[DATA TO PROCESS — start]

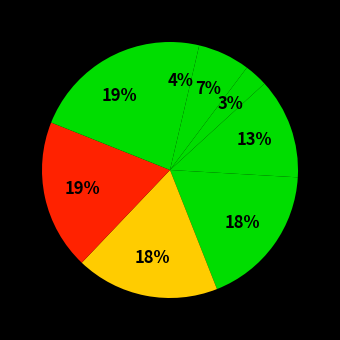

Count the number of slices in the pie.

8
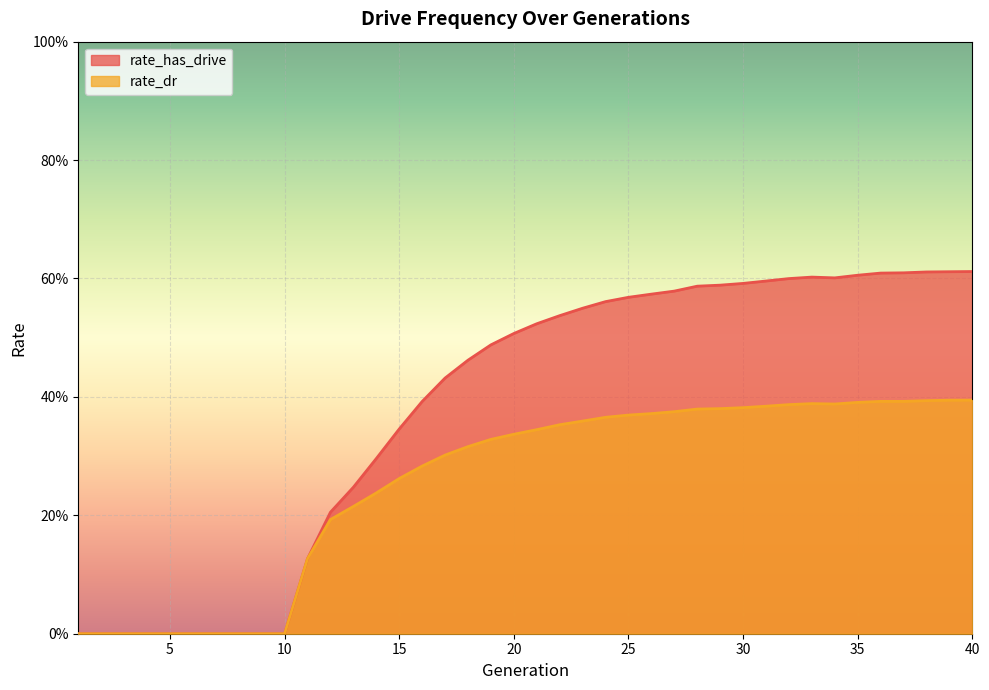

Where is rate_dr nearest to the value 0?

1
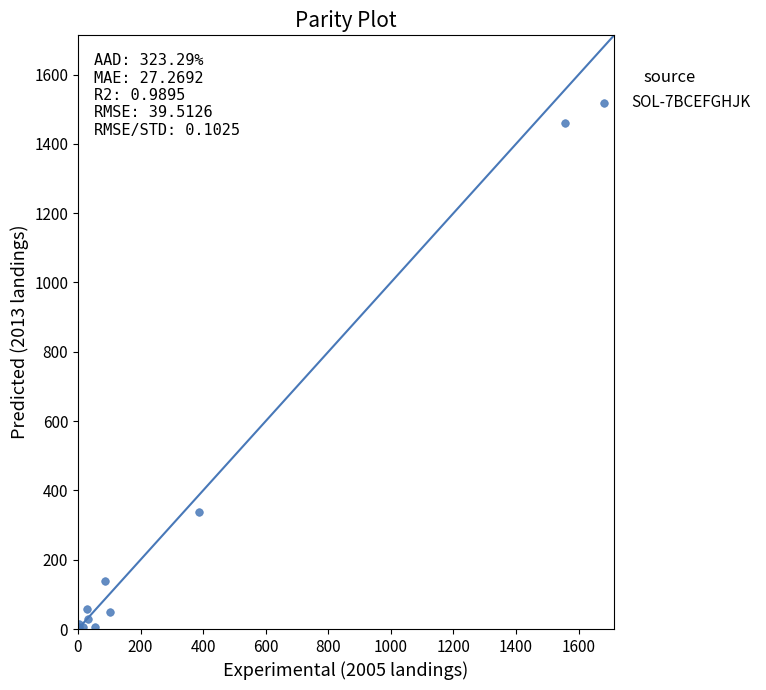

What Y value in the scatter plot is closest to 730?

338.6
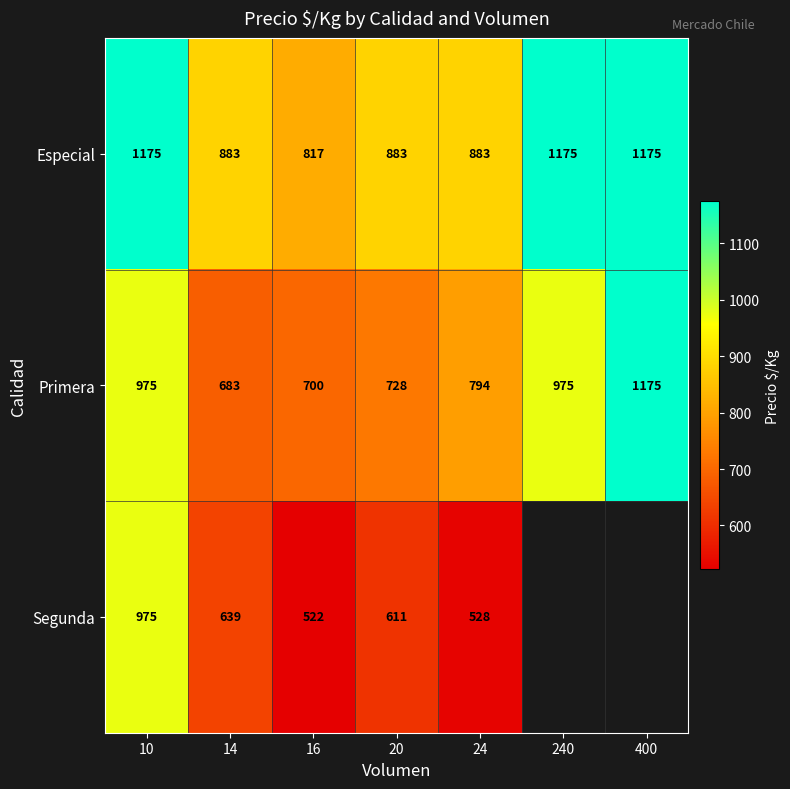

Is the value of Primera at 14 greater than the value of Segunda at 24?

Yes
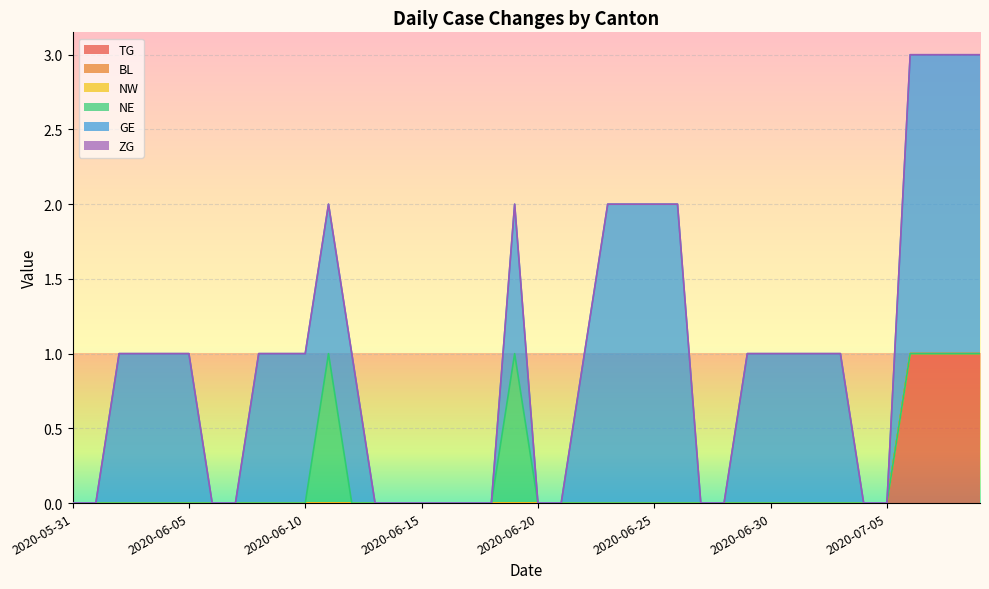

Reading left to right, transcribe all the data shown in this chart.

TG: 2020-05-31=0	2020-06-01=0	2020-06-02=0	2020-06-03=0	2020-06-04=0	2020-06-05=0	2020-06-06=0	2020-06-07=0	2020-06-08=0	2020-06-09=0	2020-06-10=0	2020-06-11=0	2020-06-12=0	2020-06-13=0	2020-06-14=0	2020-06-15=0	2020-06-16=0	2020-06-17=0	2020-06-18=0	2020-06-19=0	2020-06-20=0	2020-06-21=0	2020-06-22=0	2020-06-23=0	2020-06-24=0	2020-06-25=0	2020-06-26=0	2020-06-27=0	2020-06-28=0	2020-06-29=0	2020-06-30=0	2020-07-01=0	2020-07-02=0	2020-07-03=0	2020-07-04=0	2020-07-05=0	2020-07-06=1	2020-07-07=1	2020-07-08=1	2020-07-09=1
BL: 2020-05-31=0	2020-06-01=0	2020-06-02=0	2020-06-03=0	2020-06-04=0	2020-06-05=0	2020-06-06=0	2020-06-07=0	2020-06-08=0	2020-06-09=0	2020-06-10=0	2020-06-11=0	2020-06-12=0	2020-06-13=0	2020-06-14=0	2020-06-15=0	2020-06-16=0	2020-06-17=0	2020-06-18=0	2020-06-19=0	2020-06-20=0	2020-06-21=0	2020-06-22=0	2020-06-23=0	2020-06-24=0	2020-06-25=0	2020-06-26=0	2020-06-27=0	2020-06-28=0	2020-06-29=0	2020-06-30=0	2020-07-01=0	2020-07-02=0	2020-07-03=0	2020-07-04=0	2020-07-05=0	2020-07-06=0	2020-07-07=0	2020-07-08=0	2020-07-09=0
NW: 2020-05-31=0	2020-06-01=0	2020-06-02=0	2020-06-03=0	2020-06-04=0	2020-06-05=0	2020-06-06=0	2020-06-07=0	2020-06-08=0	2020-06-09=0	2020-06-10=0	2020-06-11=0	2020-06-12=0	2020-06-13=0	2020-06-14=0	2020-06-15=0	2020-06-16=0	2020-06-17=0	2020-06-18=0	2020-06-19=0	2020-06-20=0	2020-06-21=0	2020-06-22=0	2020-06-23=0	2020-06-24=0	2020-06-25=0	2020-06-26=0	2020-06-27=0	2020-06-28=0	2020-06-29=0	2020-06-30=0	2020-07-01=0	2020-07-02=0	2020-07-03=0	2020-07-04=0	2020-07-05=0	2020-07-06=0	2020-07-07=0	2020-07-08=0	2020-07-09=0
NE: 2020-05-31=0	2020-06-01=0	2020-06-02=0	2020-06-03=0	2020-06-04=0	2020-06-05=0	2020-06-06=0	2020-06-07=0	2020-06-08=0	2020-06-09=0	2020-06-10=0	2020-06-11=1	2020-06-12=0	2020-06-13=0	2020-06-14=0	2020-06-15=0	2020-06-16=0	2020-06-17=0	2020-06-18=0	2020-06-19=1	2020-06-20=0	2020-06-21=0	2020-06-22=0	2020-06-23=0	2020-06-24=0	2020-06-25=0	2020-06-26=0	2020-06-27=0	2020-06-28=0	2020-06-29=0	2020-06-30=0	2020-07-01=0	2020-07-02=0	2020-07-03=0	2020-07-04=0	2020-07-05=0	2020-07-06=0	2020-07-07=0	2020-07-08=0	2020-07-09=0
GE: 2020-05-31=0	2020-06-01=0	2020-06-02=1	2020-06-03=1	2020-06-04=1	2020-06-05=1	2020-06-06=0	2020-06-07=0	2020-06-08=1	2020-06-09=1	2020-06-10=1	2020-06-11=1	2020-06-12=1	2020-06-13=0	2020-06-14=0	2020-06-15=0	2020-06-16=0	2020-06-17=0	2020-06-18=0	2020-06-19=1	2020-06-20=0	2020-06-21=0	2020-06-22=1	2020-06-23=2	2020-06-24=2	2020-06-25=2	2020-06-26=2	2020-06-27=0	2020-06-28=0	2020-06-29=1	2020-06-30=1	2020-07-01=1	2020-07-02=1	2020-07-03=1	2020-07-04=0	2020-07-05=0	2020-07-06=2	2020-07-07=2	2020-07-08=2	2020-07-09=2
ZG: 2020-05-31=0	2020-06-01=0	2020-06-02=0	2020-06-03=0	2020-06-04=0	2020-06-05=0	2020-06-06=0	2020-06-07=0	2020-06-08=0	2020-06-09=0	2020-06-10=0	2020-06-11=0	2020-06-12=0	2020-06-13=0	2020-06-14=0	2020-06-15=0	2020-06-16=0	2020-06-17=0	2020-06-18=0	2020-06-19=0	2020-06-20=0	2020-06-21=0	2020-06-22=0	2020-06-23=0	2020-06-24=0	2020-06-25=0	2020-06-26=0	2020-06-27=0	2020-06-28=0	2020-06-29=0	2020-06-30=0	2020-07-01=0	2020-07-02=0	2020-07-03=0	2020-07-04=0	2020-07-05=0	2020-07-06=0	2020-07-07=0	2020-07-08=0	2020-07-09=0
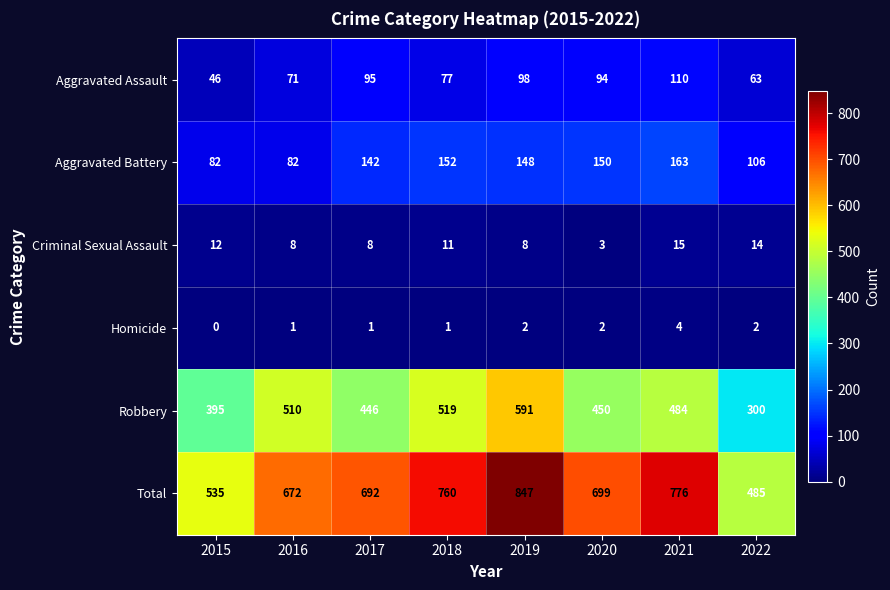

Which series has the largest total across all categories?

Total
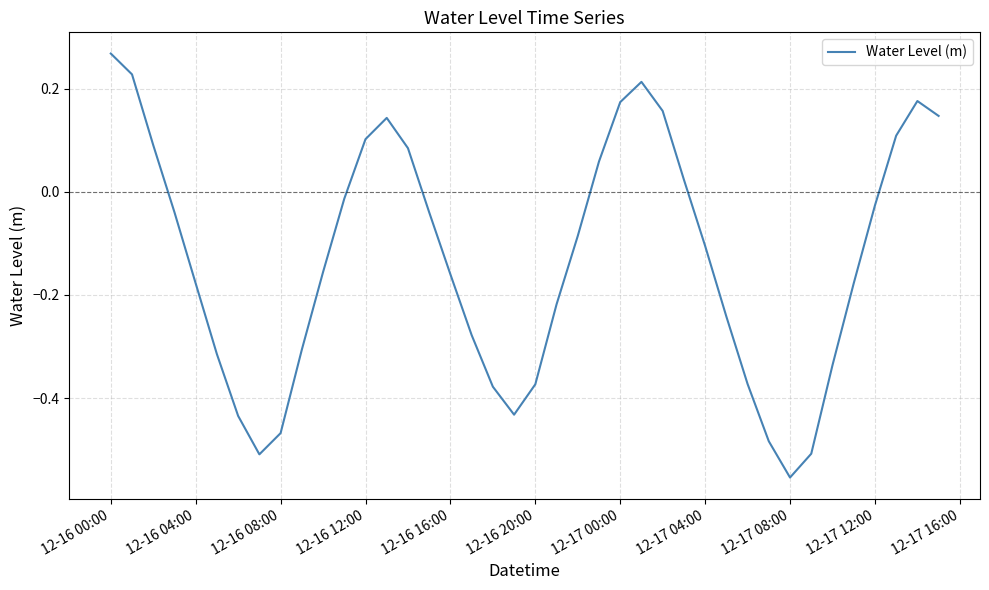

What is the difference between the maximum and minimum values?

0.8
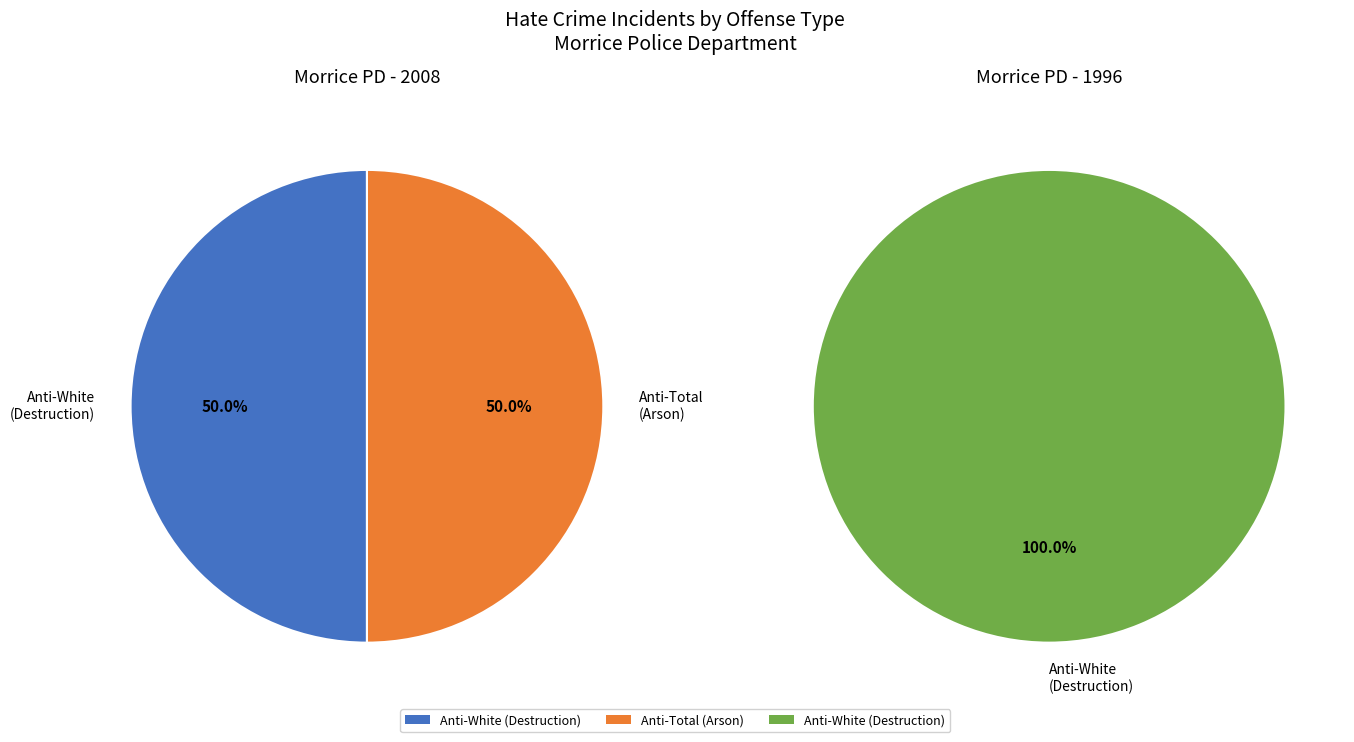

Do 4 and 6 together represent more than half of the pie?

No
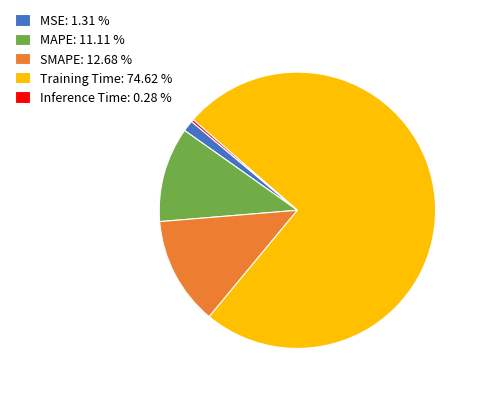

Between Inference Time: 0.28 % and MAPE: 11.11 %, which is larger?

MAPE: 11.11 %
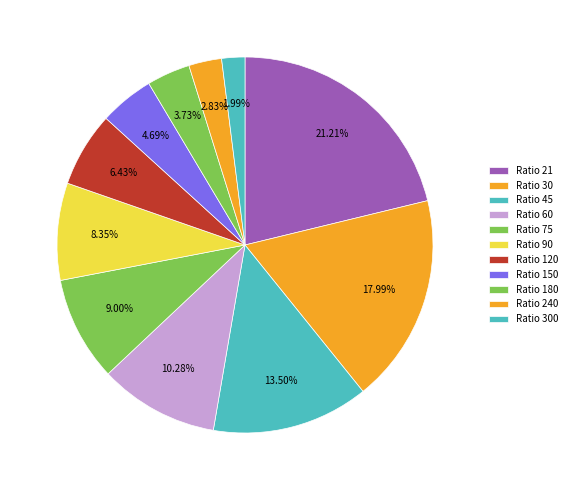

Is it true that Ratio 30 is 30% of the pie?

False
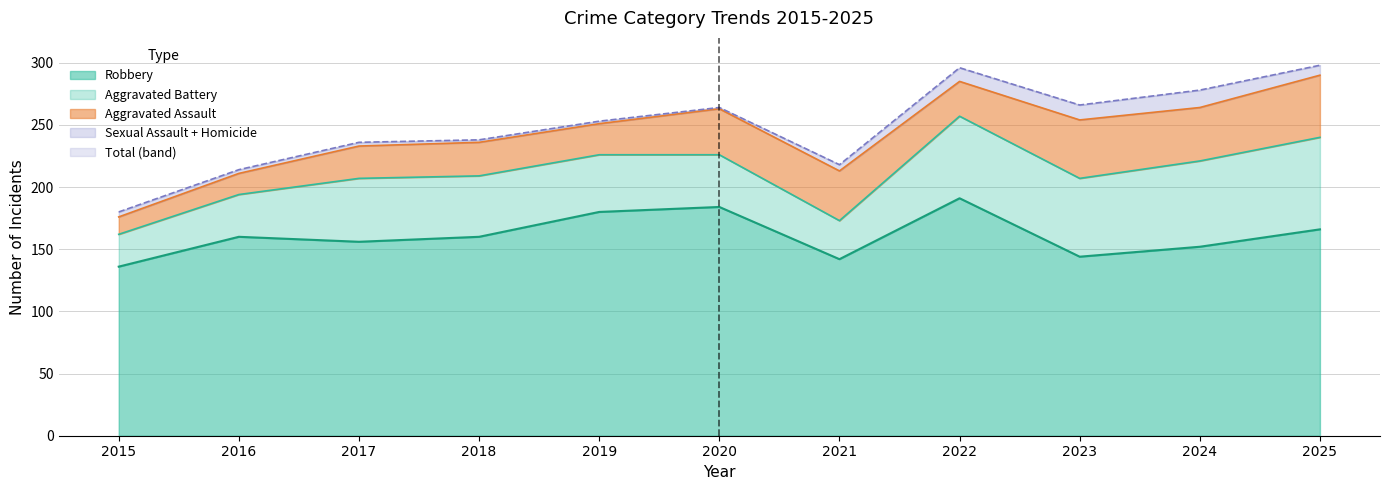

Which series has the widest spread of values?

Total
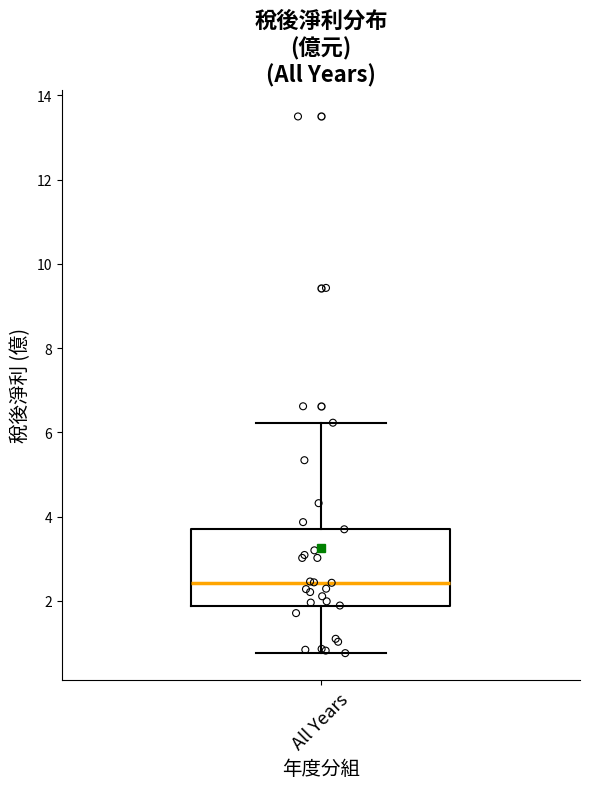

Transcribe this box plot: give where the median line is, the range the box spans, and where the two whiskers end, as read against the y-axis. The values are not printed on the chart, so give them approximately, as read against the axis.

median 2.4, box 1.8 to 3.8, whiskers 0.8 to 6.2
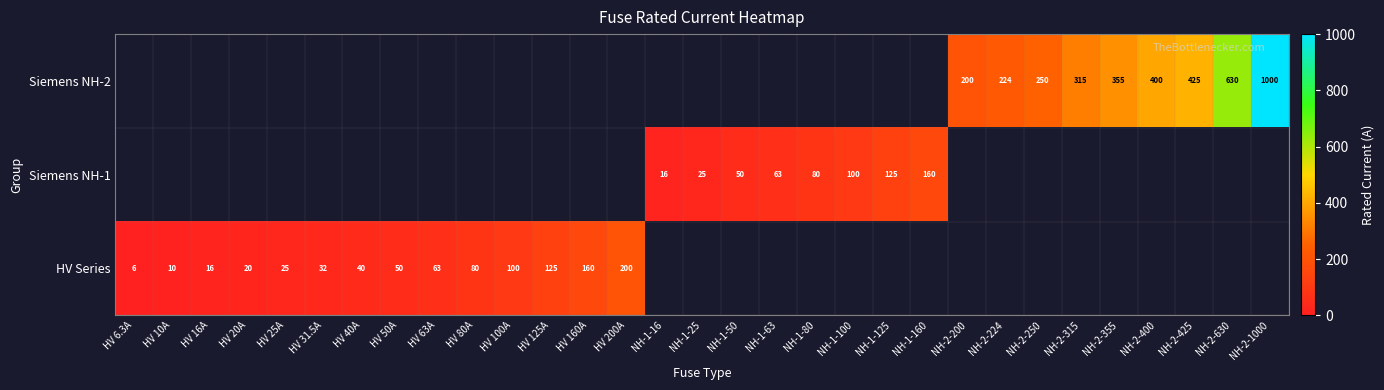

True or false: Siemens NH-1 has a value of 3.5 at NH-1-16.

False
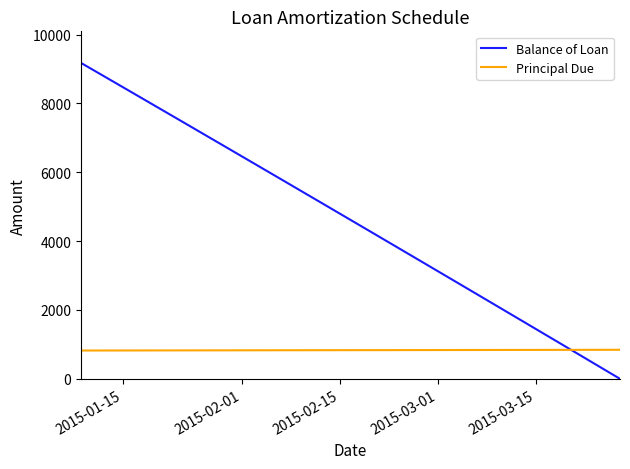

Rank the series by their maximum value, from highest to lowest.

Balance of Loan, Principal Due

[DATA TO PROCESS — finish]

EXERCISE: Write out the rows again word for word, from their beginning through the line with "Reading left to", including that line, and leave the pictures out.

SOLUTION FOR THIS PROBLEM:
Count the number of slices in the pie.

8

Where is rate_dr nearest to the value 0?

1

What Y value in the scatter plot is closest to 730?

338.6

Is the value of Primera at 14 greater than the value of Segunda at 24?

Yes

Reading left to right, transcribe all the data shown in this chart.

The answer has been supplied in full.